Mr Obstfeld said he sympathised with the “harsh trade off” facing the Bank of England as it ponders whether to raise interest rates at its November meeting.


“It’s hard to judge to what extent above target inflation could feed through into nominal wages and complicate things,” he said. “At some level the BoE is in the position you don’t want to be in as a central banker where you’re facing a negative supply shock which directly brings your inflation mandate into conflict with what is possibly better in terms of economic growth.”

Maurice Obstfeld, chief economist at the IMF, said the reduction in the fund’s long-term outlook for the UK from an annual growth rate of 1.9 per cent to 1.7 per cent was a direct consequence of leaving the EU. “We forecast in the pre-referendum period, as did others, there would be long run negative effects on the British economy,” he said. “I think we’re starting to see those."

And let this be a warning, the IMF felt like adding but did not, to all those other countries who dare to think that their lives will be better outside the Eurozone or EU rather than in it...


GodHelpAmerica Tue, 10/10/2017 - 09:41 Permalink

The globe is growing at an exceptional rate if we continue to grossly underreport inflation.

Financial repression until the western middle class is completely destroyed.

GreatUncle Tue, 10/10/2017 - 10:06 Permalink

This is all a play ... the IMF in cahoots with the UK goverment manipulating the position to keep the UK in the EU.HARD BREXIT and pull the plug then lets see who is smiling.As for the IMF the globalist controlled institution that predicted in 2020 the Greek debt / GDP ratio would be 120% ... you have 2 years to achieve that.Not a chance in or out of the EU the whole global economy is a fraud of money printing to keep those globalists in the position they are accustomed to and the only way to shake them off is to flip the whole world into a new dark age. You will wish it in the end ... but take your time the globalists are going nowhere.

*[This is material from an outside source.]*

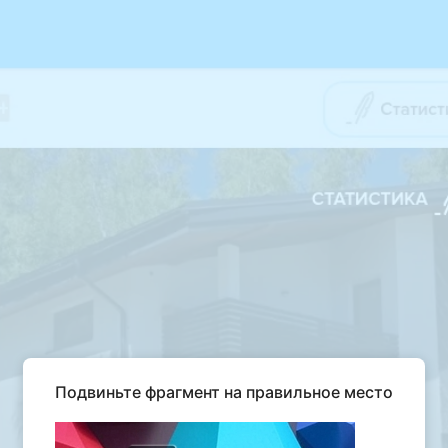
Подвиньте фрагмент на правильное место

adonisdemilo Tue, 10/10/2017 - 10:08 Permalink

We can live with that, the IMF are a bunch of "know all, fuck all" academics.They said, numerous times, that we were destined to join the third world if we voted FOR Brexit.WANKERS. 

Silver Savior Tue, 10/10/2017 - 10:34 Permalink

Could someone please tell me how further growth is possible with a mess of a financial system and finite resources? ................ Someone is telling some mighty tall tales.

RedDwarf Tue, 10/10/2017 - 11:59 Permalink

The IMF has no idea what the long term effects of Brexit will be economically.  Sure there are short and even medium term downsides.  There is uncertainty and the breaking apart of current agreements.  That will always cause a hit.To say from that what the long term effects will be however is at best grossly stupid, and at worst intentional lying.  My money is on the latter of course.  The IMF, like the EU, is a front for globalists.  It serves the IMF's goals to have the world centralized under the same currencies and banking system.  They are NOT a neutral third party here.Brexit puts the power back into the UK's hands.  What the citizens and elites do with that power is what will determine the long term economic, cultural, and social health of the UK.

DaNuts Tue, 10/10/2017 - 13:47 Permalink

Europe is finished, it will colapse without UK aid.The UK has been trading with the rest of the world for centuries, it is not going to just stop.